- DVD cover
- Directed by: Jeremy Sims
- Screenplay by: Reg Cribb
- Based on: The Return by Reg Cribb
- Produced by: Lisa Duff Greg Duffy Sue Taylor
- Starring: Steve Le Marquand Tom Budge Gigi Edgley
- Cinematography: Toby Oliver
- Edited by: Merlin Cornish
- Distributed by: Intandem Films
- Release date: 14 September 2006 (Australia);
- Running time: 89 min
- Country: Australia
- Language: English
- Budget: $1.2m
- Box office: $102,726

= Last Train to Freo =

Last Train to Freo is a 2006 Australian film based on Reg Cribb's 2001 play The Return, and directed by Jeremy Sims.

==Synopsis==
Two thugs from the Perth suburb of Midland catch the last train to Fremantle. When a young woman, unaware that the train guards are on strike, boards the train several stops later, the thugs are interested by her.

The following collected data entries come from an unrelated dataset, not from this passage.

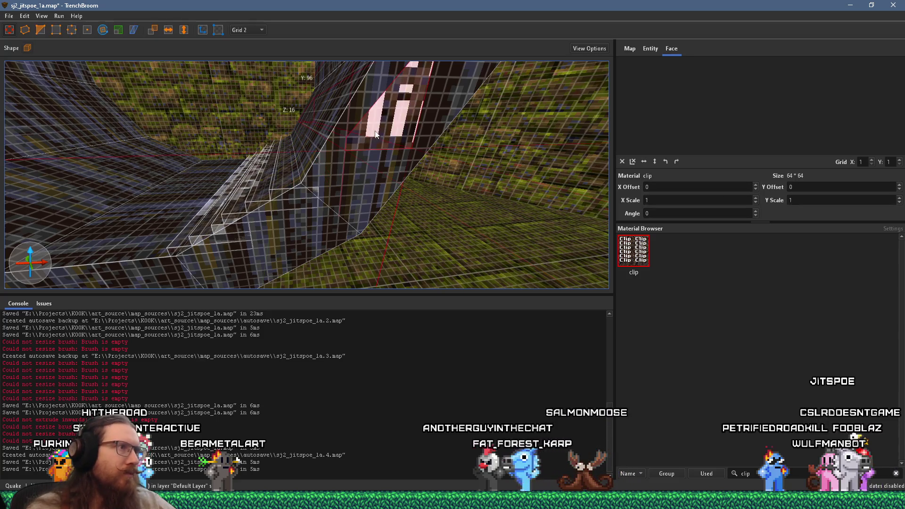
drag(329, 174, 428, 217)
mouse_move(349, 192)
mouse_down()
mouse_move(315, 208)
mouse_move(324, 143)
mouse_move(301, 128)
mouse_move(316, 193)
mouse_move(402, 131)
mouse_up()
mouse_move(346, 193)
mouse_down()
mouse_move(334, 189)
mouse_move(341, 185)
mouse_up()
scroll(342, 183, up, 3)
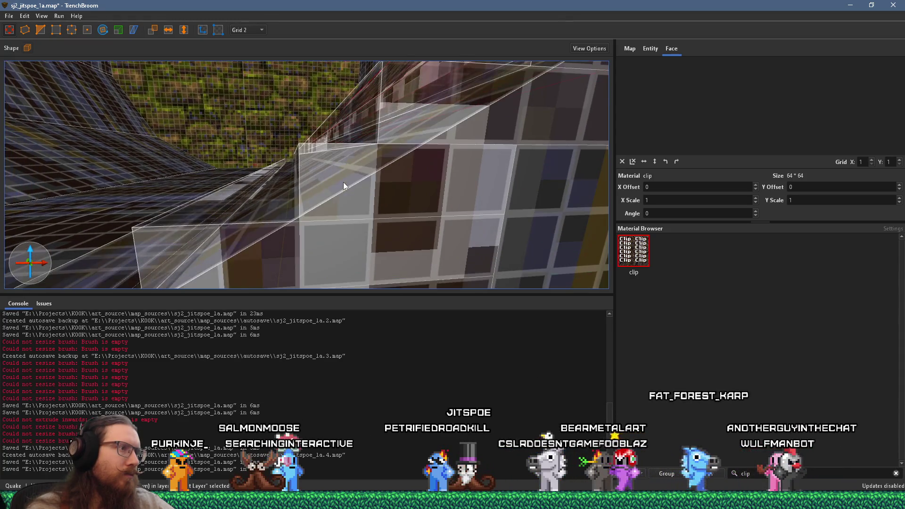
Step: Inspect the ledge clip brush from a low angle down the tunnel, then clear the selection
click(343, 182)
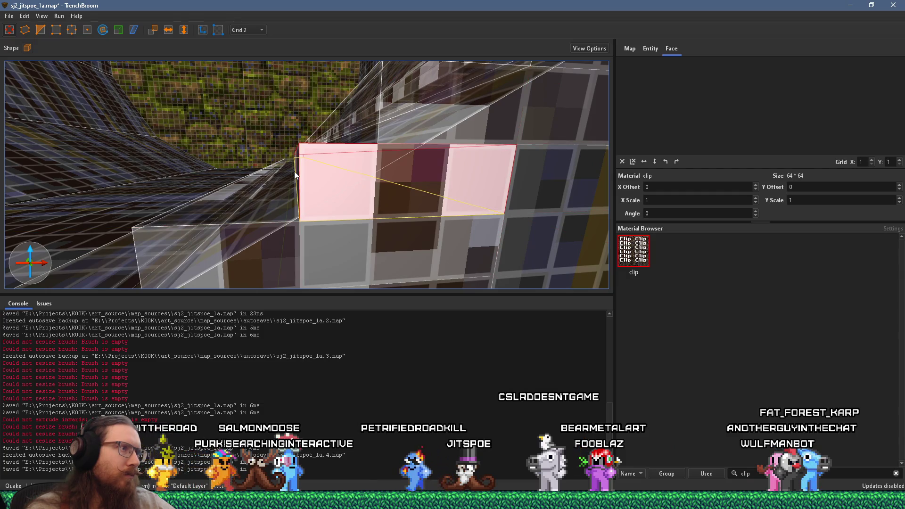
drag(271, 171, 409, 177)
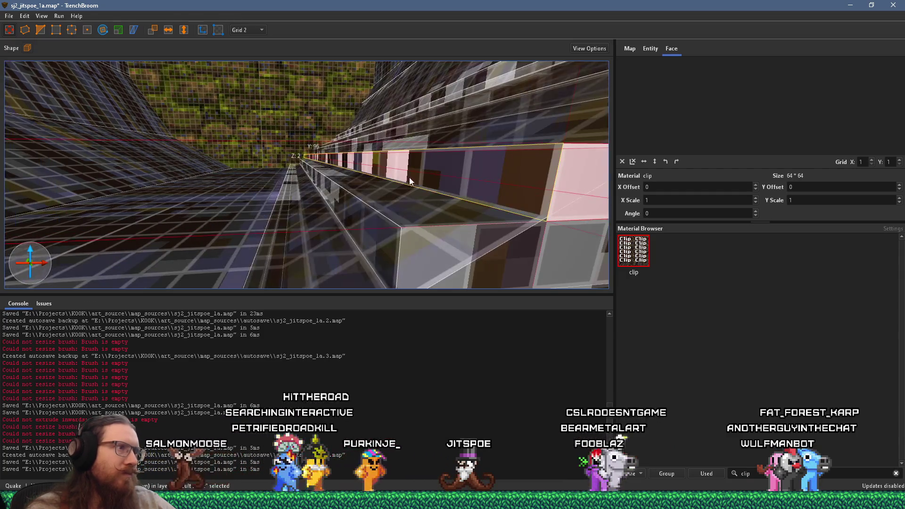
scroll(392, 179, up, 3)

After two others – an older woman and a silent man – board the train, it becomes apparent that not everybody on the train is who they appear to be.

==Cast==
- Steve Le Marquand – the Tall Thug
- Tom Budge – Trev
- Gigi Edgley – Lisa
- Glenn Hazeldine – Simon
- Gillian Jones – Maureen
- Lisa Hensley – voice of train announcer
- Reg Cribb – man on platform

==Awards==
2006 Australian Film Institute
- Best Lead Actor – Steve Le Marquand – nomination
- Best Screenplay – Adapted – Reg Cribb – nomination
- Best Supporting Actor – Tom Budge – nomination

Film Critics Circle of Australia Awards
- Best Actor in a Lead Role – Steve Le Marquand – nomination
- Best Actor in a Supporting Role – Tom Budge – nomination
- Best Actress in a Lead Role – Gigi Edgley – nomination
- Best Actress in a Supporting Role – Gillian Jones – nomination
- Best Screenplay – Adapted – Reg Cribb – nomination

==Box office==
Last Train to Freo grossed $102,726 at the box office in Australia.